BEGIN

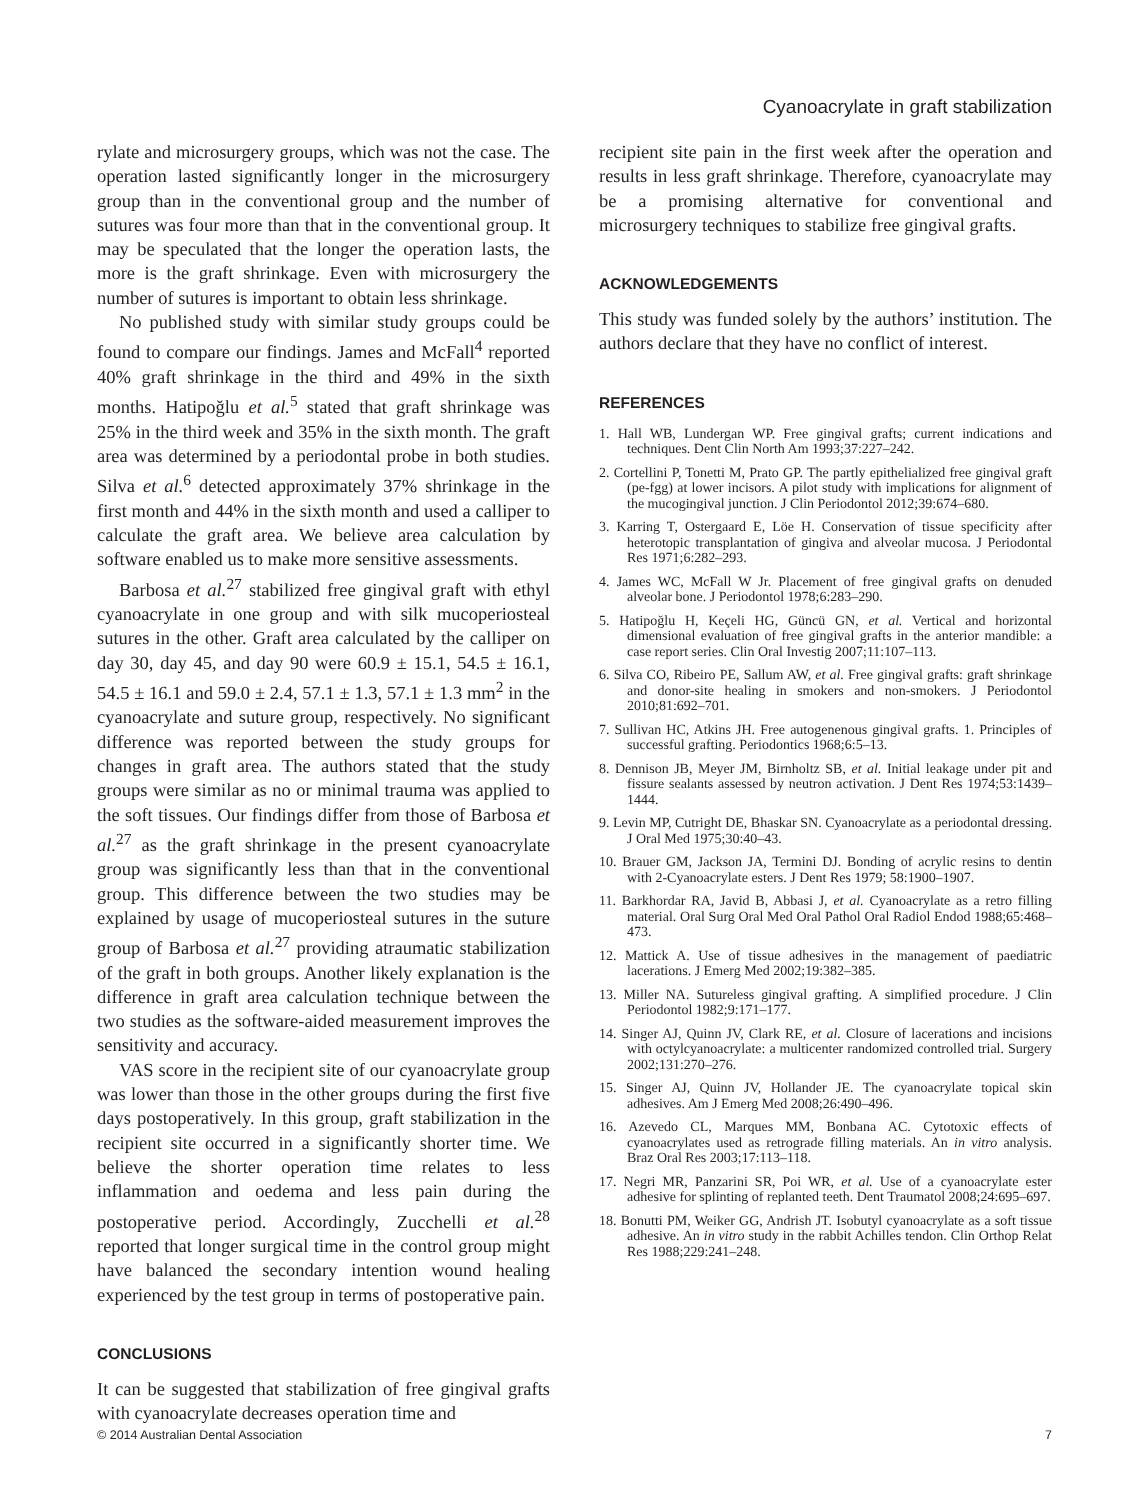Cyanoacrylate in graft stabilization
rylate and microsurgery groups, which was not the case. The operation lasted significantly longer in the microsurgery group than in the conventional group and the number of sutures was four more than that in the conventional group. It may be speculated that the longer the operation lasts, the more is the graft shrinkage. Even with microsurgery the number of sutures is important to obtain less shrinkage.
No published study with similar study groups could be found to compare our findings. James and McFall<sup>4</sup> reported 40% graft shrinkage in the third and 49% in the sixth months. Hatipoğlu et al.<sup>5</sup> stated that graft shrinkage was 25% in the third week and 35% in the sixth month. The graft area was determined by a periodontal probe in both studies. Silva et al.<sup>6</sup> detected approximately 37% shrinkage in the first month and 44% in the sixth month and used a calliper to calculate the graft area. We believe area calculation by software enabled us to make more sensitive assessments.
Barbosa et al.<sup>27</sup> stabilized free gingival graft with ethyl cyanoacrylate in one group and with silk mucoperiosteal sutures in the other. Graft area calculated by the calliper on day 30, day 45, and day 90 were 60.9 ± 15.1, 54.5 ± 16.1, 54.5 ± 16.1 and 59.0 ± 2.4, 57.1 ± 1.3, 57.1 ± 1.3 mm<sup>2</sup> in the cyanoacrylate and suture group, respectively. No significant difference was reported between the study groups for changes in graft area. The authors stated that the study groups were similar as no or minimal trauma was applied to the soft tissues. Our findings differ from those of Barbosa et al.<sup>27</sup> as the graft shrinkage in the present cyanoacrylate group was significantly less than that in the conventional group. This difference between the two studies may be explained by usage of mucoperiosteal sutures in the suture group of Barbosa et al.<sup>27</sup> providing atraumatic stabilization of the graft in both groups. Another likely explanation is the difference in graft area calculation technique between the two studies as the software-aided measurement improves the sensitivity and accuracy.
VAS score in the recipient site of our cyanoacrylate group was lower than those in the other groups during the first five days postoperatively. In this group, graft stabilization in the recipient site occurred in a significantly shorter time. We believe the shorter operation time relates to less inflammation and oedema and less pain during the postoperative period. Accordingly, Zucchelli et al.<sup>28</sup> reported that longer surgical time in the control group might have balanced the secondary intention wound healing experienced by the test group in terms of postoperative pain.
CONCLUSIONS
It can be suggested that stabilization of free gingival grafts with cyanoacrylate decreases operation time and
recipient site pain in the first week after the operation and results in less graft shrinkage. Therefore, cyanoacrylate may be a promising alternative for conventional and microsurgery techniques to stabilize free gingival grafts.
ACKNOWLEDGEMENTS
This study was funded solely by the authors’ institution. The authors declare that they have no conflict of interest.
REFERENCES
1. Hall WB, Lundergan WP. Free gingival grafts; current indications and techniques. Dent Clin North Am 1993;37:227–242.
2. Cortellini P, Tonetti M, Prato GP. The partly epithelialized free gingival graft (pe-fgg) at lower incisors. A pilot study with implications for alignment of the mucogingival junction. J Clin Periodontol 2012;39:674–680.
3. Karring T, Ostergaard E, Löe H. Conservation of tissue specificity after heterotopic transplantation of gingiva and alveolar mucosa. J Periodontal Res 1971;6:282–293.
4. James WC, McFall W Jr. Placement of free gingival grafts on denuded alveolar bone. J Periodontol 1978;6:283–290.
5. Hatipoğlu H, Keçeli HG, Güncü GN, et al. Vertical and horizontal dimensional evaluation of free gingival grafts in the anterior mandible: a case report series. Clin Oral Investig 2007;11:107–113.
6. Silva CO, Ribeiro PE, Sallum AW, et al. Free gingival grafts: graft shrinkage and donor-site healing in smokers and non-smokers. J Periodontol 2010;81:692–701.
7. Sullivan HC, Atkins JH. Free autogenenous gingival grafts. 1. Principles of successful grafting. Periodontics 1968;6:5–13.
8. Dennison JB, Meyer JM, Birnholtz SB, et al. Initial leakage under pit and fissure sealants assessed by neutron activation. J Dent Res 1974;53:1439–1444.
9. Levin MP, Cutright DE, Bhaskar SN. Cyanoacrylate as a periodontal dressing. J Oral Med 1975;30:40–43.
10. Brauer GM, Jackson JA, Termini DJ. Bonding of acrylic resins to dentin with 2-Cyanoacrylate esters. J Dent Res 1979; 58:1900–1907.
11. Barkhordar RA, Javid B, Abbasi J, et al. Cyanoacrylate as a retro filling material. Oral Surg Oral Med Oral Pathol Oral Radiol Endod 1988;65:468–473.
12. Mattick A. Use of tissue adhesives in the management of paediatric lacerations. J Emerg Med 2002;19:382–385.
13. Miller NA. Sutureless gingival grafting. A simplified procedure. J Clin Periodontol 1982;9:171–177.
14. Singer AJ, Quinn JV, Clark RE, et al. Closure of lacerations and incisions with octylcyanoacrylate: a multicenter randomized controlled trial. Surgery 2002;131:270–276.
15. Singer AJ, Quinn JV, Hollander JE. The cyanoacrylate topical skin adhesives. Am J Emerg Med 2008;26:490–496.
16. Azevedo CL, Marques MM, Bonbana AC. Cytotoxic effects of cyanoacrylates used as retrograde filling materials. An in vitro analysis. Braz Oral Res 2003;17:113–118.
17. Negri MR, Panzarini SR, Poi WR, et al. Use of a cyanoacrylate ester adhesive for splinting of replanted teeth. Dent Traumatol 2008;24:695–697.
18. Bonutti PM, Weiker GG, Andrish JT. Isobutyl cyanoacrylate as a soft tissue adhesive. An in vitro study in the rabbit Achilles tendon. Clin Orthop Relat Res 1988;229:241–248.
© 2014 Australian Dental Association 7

END

### What to produce
Would you restate the records above word for word and exclude the pictures?

### Finished exercise
Cyanoacrylate in graft stabilization
rylate and microsurgery groups, which was not the case. The operation lasted significantly longer in the microsurgery group than in the conventional group and the number of sutures was four more than that in the conventional group. It may be speculated that the longer the operation lasts, the more is the graft shrinkage. Even with microsurgery the number of sutures is important to obtain less shrinkage.
No published study with similar study groups could be found to compare our findings. James and McFall<sup>4</sup> reported 40% graft shrinkage in the third and 49% in the sixth months. Hatipoğlu et al.<sup>5</sup> stated that graft shrinkage was 25% in the third week and 35% in the sixth month. The graft area was determined by a periodontal probe in both studies. Silva et al.<sup>6</sup> detected approximately 37% shrinkage in the first month and 44% in the sixth month and used a calliper to calculate the graft area. We believe area calculation by software enabled us to make more sensitive assessments.
Barbosa et al.<sup>27</sup> stabilized free gingival graft with ethyl cyanoacrylate in one group and with silk mucoperiosteal sutures in the other. Graft area calculated by the calliper on day 30, day 45, and day 90 were 60.9 ± 15.1, 54.5 ± 16.1, 54.5 ± 16.1 and 59.0 ± 2.4, 57.1 ± 1.3, 57.1 ± 1.3 mm<sup>2</sup> in the cyanoacrylate and suture group, respectively. No significant difference was reported between the study groups for changes in graft area. The authors stated that the study groups were similar as no or minimal trauma was applied to the soft tissues. Our findings differ from those of Barbosa et al.<sup>27</sup> as the graft shrinkage in the present cyanoacrylate group was significantly less than that in the conventional group. This difference between the two studies may be explained by usage of mucoperiosteal sutures in the suture group of Barbosa et al.<sup>27</sup> providing atraumatic stabilization of the graft in both groups. Another likely explanation is the difference in graft area calculation technique between the two studies as the software-aided measurement improves the sensitivity and accuracy.
VAS score in the recipient site of our cyanoacrylate group was lower than those in the other groups during the first five days postoperatively. In this group, graft stabilization in the recipient site occurred in a significantly shorter time. We believe the shorter operation time relates to less inflammation and oedema and less pain during the postoperative period. Accordingly, Zucchelli et al.<sup>28</sup> reported that longer surgical time in the control group might have balanced the secondary intention wound healing experienced by the test group in terms of postoperative pain.
CONCLUSIONS
It can be suggested that stabilization of free gingival grafts with cyanoacrylate decreases operation time and
recipient site pain in the first week after the operation and results in less graft shrinkage. Therefore, cyanoacrylate may be a promising alternative for conventional and microsurgery techniques to stabilize free gingival grafts.
ACKNOWLEDGEMENTS
This study was funded solely by the authors’ institution. The authors declare that they have no conflict of interest.
REFERENCES
1. Hall WB, Lundergan WP. Free gingival grafts; current indications and techniques. Dent Clin North Am 1993;37:227–242.
2. Cortellini P, Tonetti M, Prato GP. The partly epithelialized free gingival graft (pe-fgg) at lower incisors. A pilot study with implications for alignment of the mucogingival junction. J Clin Periodontol 2012;39:674–680.
3. Karring T, Ostergaard E, Löe H. Conservation of tissue specificity after heterotopic transplantation of gingiva and alveolar mucosa. J Periodontal Res 1971;6:282–293.
4. James WC, McFall W Jr. Placement of free gingival grafts on denuded alveolar bone. J Periodontol 1978;6:283–290.
5. Hatipoğlu H, Keçeli HG, Güncü GN, et al. Vertical and horizontal dimensional evaluation of free gingival grafts in the anterior mandible: a case report series. Clin Oral Investig 2007;11:107–113.
6. Silva CO, Ribeiro PE, Sallum AW, et al. Free gingival grafts: graft shrinkage and donor-site healing in smokers and non-smokers. J Periodontol 2010;81:692–701.
7. Sullivan HC, Atkins JH. Free autogenenous gingival grafts. 1. Principles of successful grafting. Periodontics 1968;6:5–13.
8. Dennison JB, Meyer JM, Birnholtz SB, et al. Initial leakage under pit and fissure sealants assessed by neutron activation. J Dent Res 1974;53:1439–1444.
9. Levin MP, Cutright DE, Bhaskar SN. Cyanoacrylate as a periodontal dressing. J Oral Med 1975;30:40–43.
10. Brauer GM, Jackson JA, Termini DJ. Bonding of acrylic resins to dentin with 2-Cyanoacrylate esters. J Dent Res 1979; 58:1900–1907.
11. Barkhordar RA, Javid B, Abbasi J, et al. Cyanoacrylate as a retro filling material. Oral Surg Oral Med Oral Pathol Oral Radiol Endod 1988;65:468–473.
12. Mattick A. Use of tissue adhesives in the management of paediatric lacerations. J Emerg Med 2002;19:382–385.
13. Miller NA. Sutureless gingival grafting. A simplified procedure. J Clin Periodontol 1982;9:171–177.
14. Singer AJ, Quinn JV, Clark RE, et al. Closure of lacerations and incisions with octylcyanoacrylate: a multicenter randomized controlled trial. Surgery 2002;131:270–276.
15. Singer AJ, Quinn JV, Hollander JE. The cyanoacrylate topical skin adhesives. Am J Emerg Med 2008;26:490–496.
16. Azevedo CL, Marques MM, Bonbana AC. Cytotoxic effects of cyanoacrylates used as retrograde filling materials. An in vitro analysis. Braz Oral Res 2003;17:113–118.
17. Negri MR, Panzarini SR, Poi WR, et al. Use of a cyanoacrylate ester adhesive for splinting of replanted teeth. Dent Traumatol 2008;24:695–697.
18. Bonutti PM, Weiker GG, Andrish JT. Isobutyl cyanoacrylate as a soft tissue adhesive. An in vitro study in the rabbit Achilles tendon. Clin Orthop Relat Res 1988;229:241–248.
© 2014 Australian Dental Association 7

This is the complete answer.